Sarasota County, Florida

(Profiled 2-26-21)

Sarasota County, population 433,742 (2019), lies 50 miles south of Tampa on the Gulf Coast of Florida. The county adopted its first TDR program in 1981 aimed at preserving environmentally sensitive areas, agriculture, parcels of historic or archeological significance, and barrier islands as well as reducing a large number of substandard lots in antiquated subdivisions. This program preserved 8,200 acres with 8,169 of these acres purchased by the county itself as part of a legal settlement (Linkous & Chapin 2014).
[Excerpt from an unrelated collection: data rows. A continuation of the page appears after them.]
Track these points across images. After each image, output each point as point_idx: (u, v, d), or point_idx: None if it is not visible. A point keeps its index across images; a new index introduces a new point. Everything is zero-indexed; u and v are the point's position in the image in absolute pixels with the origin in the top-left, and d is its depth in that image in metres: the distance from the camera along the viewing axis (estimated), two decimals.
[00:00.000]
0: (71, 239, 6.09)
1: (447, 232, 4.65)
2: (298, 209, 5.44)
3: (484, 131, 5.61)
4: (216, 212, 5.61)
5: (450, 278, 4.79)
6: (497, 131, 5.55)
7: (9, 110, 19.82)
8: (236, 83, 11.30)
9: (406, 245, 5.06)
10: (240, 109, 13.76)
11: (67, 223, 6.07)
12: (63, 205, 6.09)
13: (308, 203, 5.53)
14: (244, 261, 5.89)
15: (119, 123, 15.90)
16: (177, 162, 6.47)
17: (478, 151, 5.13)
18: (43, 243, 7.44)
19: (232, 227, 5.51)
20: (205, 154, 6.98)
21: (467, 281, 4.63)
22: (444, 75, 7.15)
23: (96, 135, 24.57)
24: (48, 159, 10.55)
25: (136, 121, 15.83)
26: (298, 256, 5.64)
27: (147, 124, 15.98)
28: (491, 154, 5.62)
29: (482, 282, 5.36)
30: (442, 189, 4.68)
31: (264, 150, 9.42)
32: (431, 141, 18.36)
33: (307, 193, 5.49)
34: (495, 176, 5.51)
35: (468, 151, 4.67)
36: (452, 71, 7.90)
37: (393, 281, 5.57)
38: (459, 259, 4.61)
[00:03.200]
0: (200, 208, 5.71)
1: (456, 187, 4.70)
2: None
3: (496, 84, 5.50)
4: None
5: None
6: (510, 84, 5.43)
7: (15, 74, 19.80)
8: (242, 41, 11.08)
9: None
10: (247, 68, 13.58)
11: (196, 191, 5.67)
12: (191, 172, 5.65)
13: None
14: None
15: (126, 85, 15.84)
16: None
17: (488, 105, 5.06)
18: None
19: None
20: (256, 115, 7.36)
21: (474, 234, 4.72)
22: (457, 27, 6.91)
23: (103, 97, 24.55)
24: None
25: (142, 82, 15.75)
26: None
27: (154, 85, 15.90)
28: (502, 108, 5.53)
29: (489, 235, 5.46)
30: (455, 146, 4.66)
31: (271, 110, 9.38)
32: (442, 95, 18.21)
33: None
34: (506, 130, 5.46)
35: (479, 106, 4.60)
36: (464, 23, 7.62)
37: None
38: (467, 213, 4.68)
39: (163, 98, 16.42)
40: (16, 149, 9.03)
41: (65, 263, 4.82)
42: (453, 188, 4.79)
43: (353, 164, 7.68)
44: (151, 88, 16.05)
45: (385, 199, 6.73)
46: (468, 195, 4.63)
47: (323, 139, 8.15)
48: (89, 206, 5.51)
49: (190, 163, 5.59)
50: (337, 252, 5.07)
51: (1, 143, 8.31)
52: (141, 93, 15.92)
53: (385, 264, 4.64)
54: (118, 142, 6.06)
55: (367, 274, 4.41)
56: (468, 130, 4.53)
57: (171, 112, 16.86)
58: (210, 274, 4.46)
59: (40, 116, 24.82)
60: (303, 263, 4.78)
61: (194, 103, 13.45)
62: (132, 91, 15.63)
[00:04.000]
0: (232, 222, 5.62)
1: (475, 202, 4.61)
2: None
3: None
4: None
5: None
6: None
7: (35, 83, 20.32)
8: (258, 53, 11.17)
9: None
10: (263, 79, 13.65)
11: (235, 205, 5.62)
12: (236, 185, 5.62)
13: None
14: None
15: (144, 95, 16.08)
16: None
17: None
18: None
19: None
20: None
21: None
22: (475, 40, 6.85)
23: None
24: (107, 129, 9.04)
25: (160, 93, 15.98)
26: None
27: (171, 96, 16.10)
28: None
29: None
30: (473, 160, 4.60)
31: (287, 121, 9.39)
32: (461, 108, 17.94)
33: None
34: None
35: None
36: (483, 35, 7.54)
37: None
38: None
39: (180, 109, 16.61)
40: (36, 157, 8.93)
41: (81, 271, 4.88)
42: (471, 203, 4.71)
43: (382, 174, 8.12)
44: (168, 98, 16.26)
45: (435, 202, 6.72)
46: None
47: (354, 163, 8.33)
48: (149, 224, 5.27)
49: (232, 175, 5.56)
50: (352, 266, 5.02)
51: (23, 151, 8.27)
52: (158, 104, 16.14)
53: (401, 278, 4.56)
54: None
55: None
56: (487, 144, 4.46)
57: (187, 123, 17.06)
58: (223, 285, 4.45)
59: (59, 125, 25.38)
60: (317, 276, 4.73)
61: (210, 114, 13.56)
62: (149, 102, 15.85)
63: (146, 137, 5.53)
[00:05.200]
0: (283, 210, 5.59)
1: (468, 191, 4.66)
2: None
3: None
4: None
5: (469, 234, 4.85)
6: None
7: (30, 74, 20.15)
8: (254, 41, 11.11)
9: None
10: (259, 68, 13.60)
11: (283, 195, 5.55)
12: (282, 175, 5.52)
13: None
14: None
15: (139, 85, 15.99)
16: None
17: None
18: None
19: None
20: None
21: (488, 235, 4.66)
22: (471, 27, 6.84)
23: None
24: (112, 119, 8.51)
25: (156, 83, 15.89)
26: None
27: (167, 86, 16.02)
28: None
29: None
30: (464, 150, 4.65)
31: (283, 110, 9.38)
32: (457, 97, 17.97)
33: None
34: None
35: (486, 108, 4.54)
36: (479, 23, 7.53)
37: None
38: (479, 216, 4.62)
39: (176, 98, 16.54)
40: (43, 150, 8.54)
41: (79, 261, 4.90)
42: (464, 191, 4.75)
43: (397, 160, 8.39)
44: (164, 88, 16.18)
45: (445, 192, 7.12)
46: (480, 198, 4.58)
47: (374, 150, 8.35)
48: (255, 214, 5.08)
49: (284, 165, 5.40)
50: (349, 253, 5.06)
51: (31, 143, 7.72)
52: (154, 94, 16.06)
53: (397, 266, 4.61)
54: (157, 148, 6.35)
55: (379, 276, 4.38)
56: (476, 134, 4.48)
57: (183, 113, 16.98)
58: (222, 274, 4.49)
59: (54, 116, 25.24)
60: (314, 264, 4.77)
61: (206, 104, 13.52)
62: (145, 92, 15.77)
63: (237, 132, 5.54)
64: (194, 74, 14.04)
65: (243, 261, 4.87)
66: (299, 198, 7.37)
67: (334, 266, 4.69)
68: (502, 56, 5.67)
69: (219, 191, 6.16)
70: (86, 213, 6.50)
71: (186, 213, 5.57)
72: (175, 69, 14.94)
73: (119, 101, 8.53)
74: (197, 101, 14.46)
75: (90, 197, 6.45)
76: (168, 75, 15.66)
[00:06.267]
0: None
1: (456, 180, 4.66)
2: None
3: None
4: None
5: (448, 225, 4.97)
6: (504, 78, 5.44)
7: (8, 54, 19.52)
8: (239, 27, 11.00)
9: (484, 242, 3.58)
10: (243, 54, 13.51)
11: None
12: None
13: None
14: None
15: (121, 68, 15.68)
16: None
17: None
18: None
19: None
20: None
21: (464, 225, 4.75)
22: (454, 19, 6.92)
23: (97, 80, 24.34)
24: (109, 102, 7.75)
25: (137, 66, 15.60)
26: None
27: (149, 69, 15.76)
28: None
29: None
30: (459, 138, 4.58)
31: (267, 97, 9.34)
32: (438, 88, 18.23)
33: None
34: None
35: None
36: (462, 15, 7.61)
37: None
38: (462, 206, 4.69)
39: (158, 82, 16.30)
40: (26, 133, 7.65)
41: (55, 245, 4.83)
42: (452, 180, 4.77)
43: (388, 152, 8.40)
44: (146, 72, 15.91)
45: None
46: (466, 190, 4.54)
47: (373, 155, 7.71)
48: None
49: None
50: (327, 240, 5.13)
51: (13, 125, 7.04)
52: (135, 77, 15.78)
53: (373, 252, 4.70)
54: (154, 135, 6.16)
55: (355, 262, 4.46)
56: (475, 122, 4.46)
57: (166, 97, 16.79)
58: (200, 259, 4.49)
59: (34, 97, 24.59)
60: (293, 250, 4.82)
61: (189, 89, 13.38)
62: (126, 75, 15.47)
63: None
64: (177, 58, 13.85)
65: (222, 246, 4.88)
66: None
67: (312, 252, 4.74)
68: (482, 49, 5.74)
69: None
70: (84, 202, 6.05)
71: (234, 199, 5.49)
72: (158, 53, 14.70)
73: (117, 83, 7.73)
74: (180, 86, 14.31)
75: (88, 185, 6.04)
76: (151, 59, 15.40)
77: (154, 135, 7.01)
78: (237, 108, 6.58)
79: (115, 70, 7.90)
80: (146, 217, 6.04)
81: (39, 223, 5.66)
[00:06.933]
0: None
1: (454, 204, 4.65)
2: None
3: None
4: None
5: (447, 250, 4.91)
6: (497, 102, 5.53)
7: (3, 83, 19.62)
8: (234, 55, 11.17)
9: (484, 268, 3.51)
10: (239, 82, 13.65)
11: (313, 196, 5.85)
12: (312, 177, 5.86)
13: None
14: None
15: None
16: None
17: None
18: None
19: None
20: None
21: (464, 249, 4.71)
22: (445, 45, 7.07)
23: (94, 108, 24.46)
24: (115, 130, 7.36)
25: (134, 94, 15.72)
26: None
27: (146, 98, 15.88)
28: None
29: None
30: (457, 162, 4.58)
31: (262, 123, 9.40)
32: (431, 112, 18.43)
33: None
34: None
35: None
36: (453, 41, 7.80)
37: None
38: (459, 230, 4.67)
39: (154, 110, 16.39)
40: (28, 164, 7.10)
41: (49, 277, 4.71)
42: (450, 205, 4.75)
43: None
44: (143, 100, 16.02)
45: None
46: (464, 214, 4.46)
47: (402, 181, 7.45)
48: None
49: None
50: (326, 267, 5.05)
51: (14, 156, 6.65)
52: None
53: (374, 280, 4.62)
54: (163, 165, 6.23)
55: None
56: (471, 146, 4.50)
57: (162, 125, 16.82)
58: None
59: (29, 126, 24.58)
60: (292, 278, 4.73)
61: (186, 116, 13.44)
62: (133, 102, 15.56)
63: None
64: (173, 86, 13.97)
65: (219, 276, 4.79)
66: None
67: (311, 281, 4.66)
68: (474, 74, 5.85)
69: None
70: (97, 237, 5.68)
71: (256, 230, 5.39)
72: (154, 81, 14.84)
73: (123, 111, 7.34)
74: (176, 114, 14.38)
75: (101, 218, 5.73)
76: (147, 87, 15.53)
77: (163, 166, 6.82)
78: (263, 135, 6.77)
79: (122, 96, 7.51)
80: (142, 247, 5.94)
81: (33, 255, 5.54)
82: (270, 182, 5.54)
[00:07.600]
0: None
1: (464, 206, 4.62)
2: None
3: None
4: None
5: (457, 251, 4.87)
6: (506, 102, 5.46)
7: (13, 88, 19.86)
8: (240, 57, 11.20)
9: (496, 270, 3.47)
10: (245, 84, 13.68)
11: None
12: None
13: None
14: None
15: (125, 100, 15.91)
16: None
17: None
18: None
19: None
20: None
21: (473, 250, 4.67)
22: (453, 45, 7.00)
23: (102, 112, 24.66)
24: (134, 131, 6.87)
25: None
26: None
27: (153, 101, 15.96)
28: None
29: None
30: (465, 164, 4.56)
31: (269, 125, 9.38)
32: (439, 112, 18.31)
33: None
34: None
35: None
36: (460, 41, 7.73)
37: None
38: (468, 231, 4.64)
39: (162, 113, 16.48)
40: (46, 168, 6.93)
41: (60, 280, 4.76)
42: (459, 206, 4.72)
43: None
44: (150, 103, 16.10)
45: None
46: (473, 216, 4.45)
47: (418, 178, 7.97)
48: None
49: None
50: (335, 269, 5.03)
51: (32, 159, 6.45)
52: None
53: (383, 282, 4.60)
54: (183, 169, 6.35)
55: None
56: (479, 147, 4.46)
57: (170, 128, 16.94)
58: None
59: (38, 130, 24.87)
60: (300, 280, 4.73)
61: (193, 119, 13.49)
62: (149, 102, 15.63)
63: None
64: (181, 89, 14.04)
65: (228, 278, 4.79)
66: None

In 1999, Sarasota County adopted a Conservation TDR program establishing a Conservation Sending Zone (CSZ) overlay covering category 1 and 2 storm surge zones, watercourses, and areas of special flood hazard, as well as ecologically significant areas. Annexations and regulatory changes eventually undermined many of the primary receiving areas, however, the Conservation TDR program did succeed in protecting 730 acres by 2012 (Linkous 2012).     

In 2002, Sarasota County adopted its 2050 comprehensive plan which added other permutations to the TDR program. As of February 2021, Sec. 124-103 of the Sarasota County Unified Development Code designated its Residential Sending Zone (RSZ) as land meeting at least one of the following criteria: 1) A platted subdivision that is non-conforming due to lot size, lack of paved streets or drainage, or other deficiencies; 2) Environmentally-sensitive areas including lands of high ecological value; 3) Areas that should be retained in agriculture, open space or other conservation use; 4) Parcels of historical or archeological significance; and 5) Parcels on a Barrier Island.

Land designated as a Conservation Sending Zone (CSZ), the program’s other sending area, must be at least 500 acres when combined with its receiving site and meet one or more criteria: 1) Sites of High Ecological Value; 2) FEMA-designated areas of Special Flood Hazard; 3) Category 1 and 2 storm surge areas, or 4) a watercourse or slough system along with associated contiguous wetlands and mesic hammock areas potentially including up to a 200-foot buffer.

The density increases allowed via TDR vary depending on whether the receiving site is zoned Residential Receiving Zone (RRZ), High-Density Residential Receiving Zone (HDRRZ), Future Urban Development (FUD), or Future Urban Residential Receiving Zone (FURRZ). For example, in the RRZ, TDRs can be used to increase dwelling units to 125 percent of the maximum density allowed by the underlying zoning or beyond 125-percent by special exception but not greater than 13 units per acre. As another example, in the HDRRZ, which is intended to implement the Comprehensive Plan in Town and Village Centers, the maximum density achievable with TDR is established by an adopted plan but cannot exceed 25 units per acre.

By 2012, the third generation of Sarasota County’s TDR program had protected another 1,242 acres by transfers to a single receiving site development, bringing the total for all three programs to 10,172 acres protected (Linkous 2012).


Linkous, E. The Use of Transfer of Development Rights to Manage Growth: The Adoption and Performance of Florida County TDR Programs. PhD dissertation. University of Pennsylvania.

Linkous, E. & T. Chapin. 2014. TDR Program Performance in Florida. Journal of the American Planning Association, 80:3, 253-267.